Milestones
I’ve always liked birthdays. My mom used to throw the best, homemade birthday parties and I love doing the same for my own children. Sure, I feel a twinge of bittersweet, happy-sadness on the kid’s birthdays, but mostly I am just content to see how happy they are at being the center of attention for the day. Birthdays are great; it’s the milestones that make me cry.

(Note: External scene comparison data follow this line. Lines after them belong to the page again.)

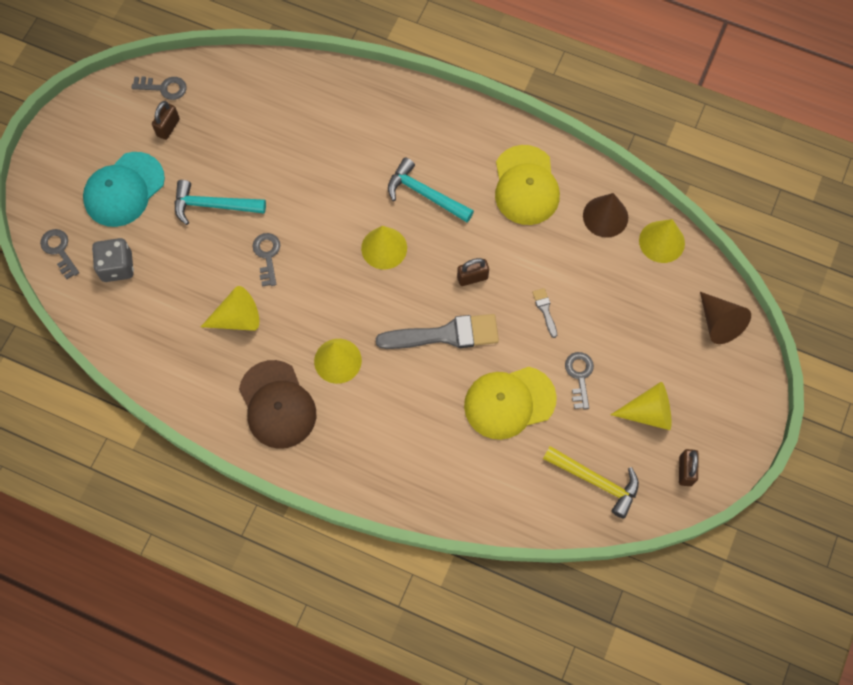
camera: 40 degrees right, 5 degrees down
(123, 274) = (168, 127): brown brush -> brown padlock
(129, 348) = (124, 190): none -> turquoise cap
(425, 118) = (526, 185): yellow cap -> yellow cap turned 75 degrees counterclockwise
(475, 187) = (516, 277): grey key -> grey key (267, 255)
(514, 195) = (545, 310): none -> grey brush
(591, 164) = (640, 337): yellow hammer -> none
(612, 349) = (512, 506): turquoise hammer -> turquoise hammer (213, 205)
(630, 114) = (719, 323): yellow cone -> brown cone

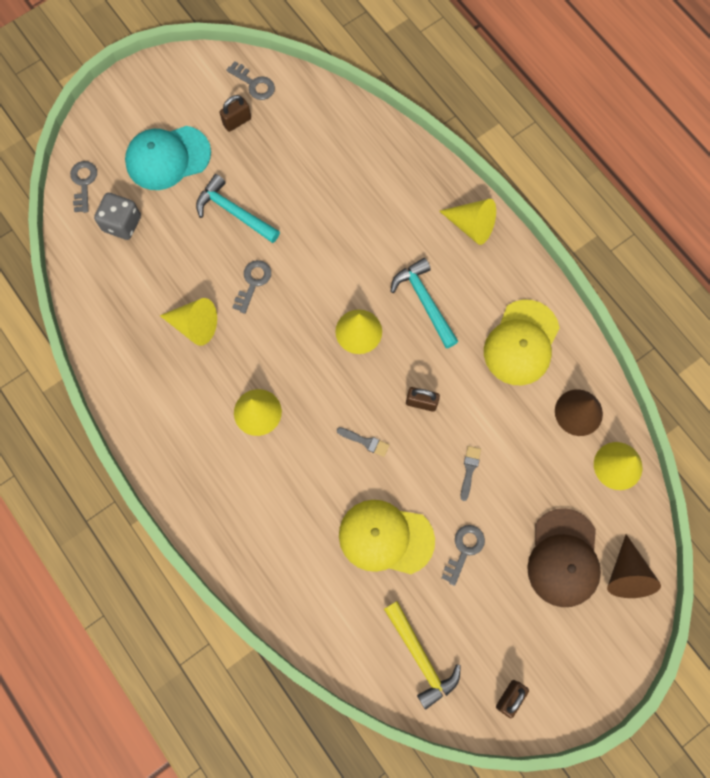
camera: 30 degrees right, 5 degrees up
(277, 404) = (183, 422): brown cap -> brown cap (563, 558)
(445, 335) = (365, 441): grey brush -> grey brush, size x0.44
(649, 412) = (508, 621): yellow cone -> yellow cone (471, 226)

Thomas turned six this past summer and following in my mother’s footsteps we threw him what has become the typical Mendolo-style party at home. I cupcakes fashioned into a snake, complete with forked licorice tongue. Homemade paper chains festooned the doorways. Little eyes and legs were hot glued onto individually wrapped chocolates to create “chocolate lizards”. And much fun was had playing “pin the tail on the rattlesnake” and going on a “reptile hunt” (scavenger hunt). It was a low-key birthday and I somehow didn’t expect Thomas’ sixth year to be all that big of a deal.
I should have known that a major developmental leap was brewing a few weeks ago when on one night Thomas devoured half an order of mozzarella cheese sticks, about a third of a large pizza, and then complaining of hunger pains before bedtime went on to polish off two apples. As an aside, I can only imagine the massive amounts of food we are going to be going though in about a decade with two teenaged boys and one nearly teenaged girl in our house. I mostly look forward to kids eating me out of house and home. Finally, I will have an excuse to bake the couple dozen cookies and half a dozen loaves of bread each day that I want to! Returning to the present, I should have known that the cheese sticks were merely the appetizers for the growth spurt that was to come.
The weekend after Thomas started eating like a teenager, Jeff decided it was time to teach Thomas how to ride a two-wheeled bicycle without training wheels. Perhaps recalling that I had been seven years old before I had learned to ride such a bike, I expected that it would take Thomas weeks to learn; days at the very least. Less than two hours after Jeff set out to teach Thomas how to ride I moseyed outside to say “Hi” only to see Thomas zoom, with only a slight wobble, down the sidewalk on nothing but two little wheels. Thomas’ body was not to be satisfied by merely riding a bike, however. The next weekend he lost his first tooth. The weekend after that; another tooth and an announcement that he thought he was now ready for chapter books. With that proclamation I handed Thomas a set of “Magic Treehouse” books I had snagged at the library sale and he proceeded to sit down and read.
It’s impossible not to be happy for him.; he is so proud of his new skills. He zooms towards us on his bike in camera phone movies proclaiming “I am a super-good peddler!” He gleefully whispers to me that he knows I am the tooth fairy (actually, Jeff has been the one on fairy duty). He asks for more chapter books and asks if he can read “Harry Potter” yet. I just wish life could slow down a little; I miss those days of sitting on the couch and simply nursing through growth spurts. Maybe we could put the training wheels back on? I am still a bit wobbly at parenting a big kid; I am pretty sure I am going to crash a few times and I don’t have a helmet.
That doesn’t seem possible though. Thomas’ new ability to ride a bike earned him a new, bigger and faster bike. This past weekend we took it out and he rode loops around our little street with me trailing behind him. I couldn’t keep up with him. He’s simply too fast. All I can do is walk behind him, cheer, and help him up if he falls.

February 7th, 2013 at 10:27 pm
Gina you will have to get out your bike and start riding, is Theo now riding the smaller bike with training wheels. And yes Mom threw some great birthday parties, and Anna is she running all around. We will have to bring out tandem bike down and go for a ride with Thomas.